M. [V], qui succombe à l’instance, sera condamné aux entiers dépens.
Conformément à l’article 700 du code de procédure civile, le juge condamne la partie tenue aux dépens ou qui perd son procès à payer à l’autre partie la somme qu’il détermine, au titre des frais exposés et non compris dans les dépens. Dans tous les cas, le juge tient compte de l’équité ou de la situation économique de la partie condamnée. Il peut, même d’office, pour des raisons tirées des mêmes considérations, dire qu’il n’y a pas lieu à ces condamnations.

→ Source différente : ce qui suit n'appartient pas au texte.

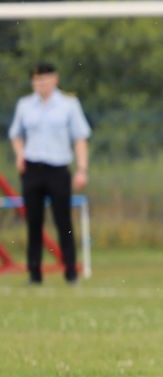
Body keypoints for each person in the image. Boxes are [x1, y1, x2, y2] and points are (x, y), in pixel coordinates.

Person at [8, 63, 91, 285]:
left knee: (63, 221)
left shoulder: (68, 105)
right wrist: (19, 154)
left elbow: (80, 138)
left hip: (58, 168)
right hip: (32, 169)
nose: (40, 84)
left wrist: (82, 169)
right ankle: (34, 274)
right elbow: (16, 134)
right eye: (36, 80)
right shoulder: (25, 105)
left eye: (43, 79)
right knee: (33, 222)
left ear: (54, 79)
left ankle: (71, 272)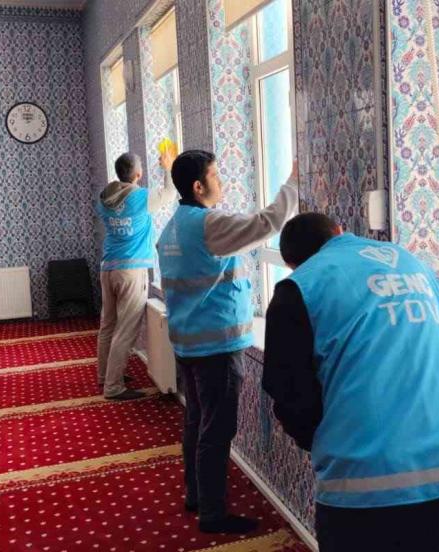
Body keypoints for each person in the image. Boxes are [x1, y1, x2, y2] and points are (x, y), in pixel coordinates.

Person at [262, 213, 439, 552]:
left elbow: (290, 398)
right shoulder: (411, 263)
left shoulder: (298, 287)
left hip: (360, 494)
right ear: (339, 232)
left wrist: (328, 441)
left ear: (292, 264)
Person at [157, 150, 298, 534]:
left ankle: (196, 495)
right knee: (216, 430)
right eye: (216, 175)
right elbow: (266, 223)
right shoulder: (208, 224)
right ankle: (213, 514)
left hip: (187, 342)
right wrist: (293, 183)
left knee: (196, 421)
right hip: (215, 346)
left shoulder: (173, 226)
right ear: (198, 186)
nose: (222, 182)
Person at [96, 151, 176, 400]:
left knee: (108, 325)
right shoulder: (141, 197)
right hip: (131, 269)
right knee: (126, 329)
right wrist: (168, 167)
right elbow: (170, 193)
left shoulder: (105, 197)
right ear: (139, 174)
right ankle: (113, 387)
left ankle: (104, 375)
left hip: (108, 267)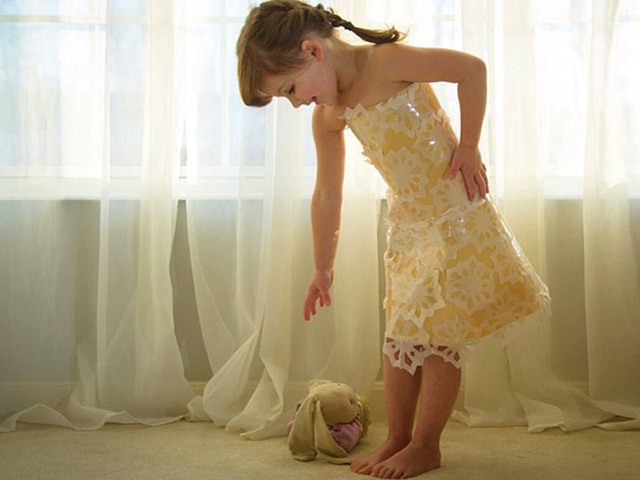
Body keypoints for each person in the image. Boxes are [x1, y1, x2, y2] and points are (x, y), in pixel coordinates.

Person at [236, 1, 550, 478]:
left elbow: (471, 70)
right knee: (400, 335)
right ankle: (399, 437)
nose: (297, 103)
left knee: (441, 335)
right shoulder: (330, 115)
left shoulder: (387, 62)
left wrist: (468, 145)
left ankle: (426, 445)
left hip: (454, 215)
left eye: (291, 89)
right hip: (407, 228)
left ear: (312, 51)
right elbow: (327, 193)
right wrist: (323, 266)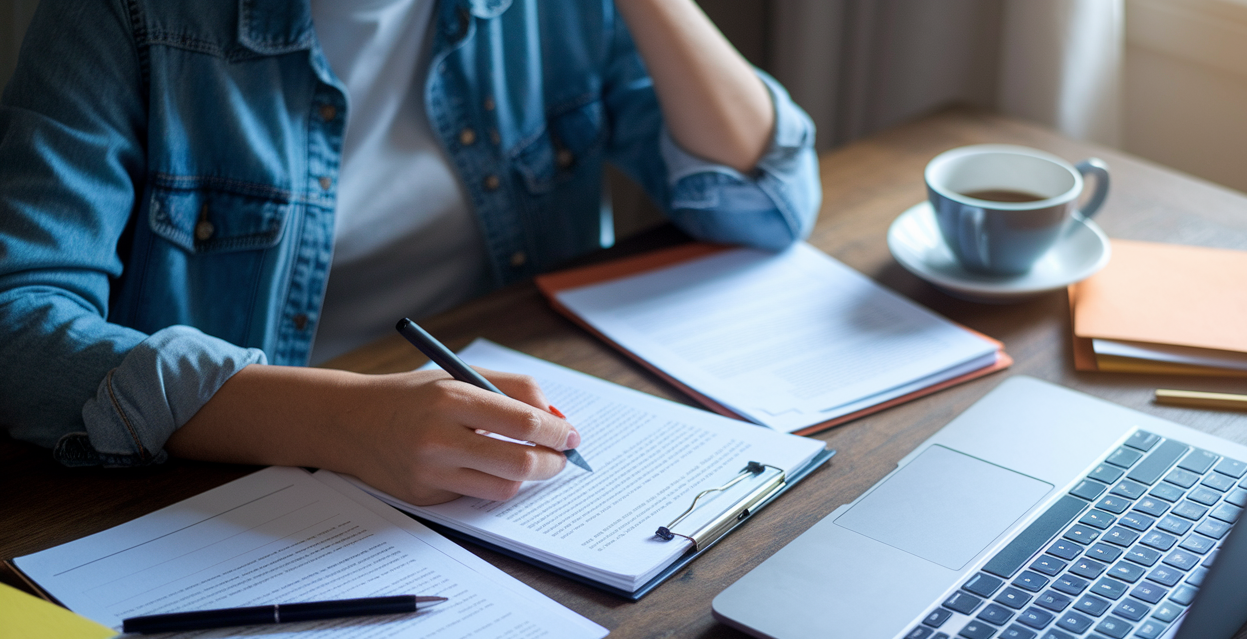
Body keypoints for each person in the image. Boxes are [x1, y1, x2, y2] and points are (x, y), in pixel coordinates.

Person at [0, 0, 820, 506]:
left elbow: (764, 205)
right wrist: (343, 422)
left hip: (493, 462)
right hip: (238, 481)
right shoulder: (127, 14)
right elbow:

M. [V] sera également condamné à payer la somme de 300,00 euros à M. [O] au titre des frais irrépétibles.
PAR CES MOTIFS,
Le juge des contentieux de la protection, statuant après débats en audience publique, en premier ressort, par jugement contradictoire, prononcé par mise à disposition au greffe,
REJETTE la demande de restitution de dépôt de garantie formée par M. [X] [V] ;
RAPPELLE que le dépôt de garantie viendra en déduction de la dette locative d’un montant de 4 815,00 euros, conformément au jugement RG 24/00815 du 07 novembre 2024 rendu par le juge des contentieux de la protection ;
REJETTE la demande de dommages et intérêts formée par M. [X] [V] ;
CONDAMNE M. [X] [V] à payer la somme de 300,00 euros (trois cents euros) à M.[F] [O] au titre des frais irrépétibles ;
CONDAMNE M. [X] [V] aux dépens de l’instance.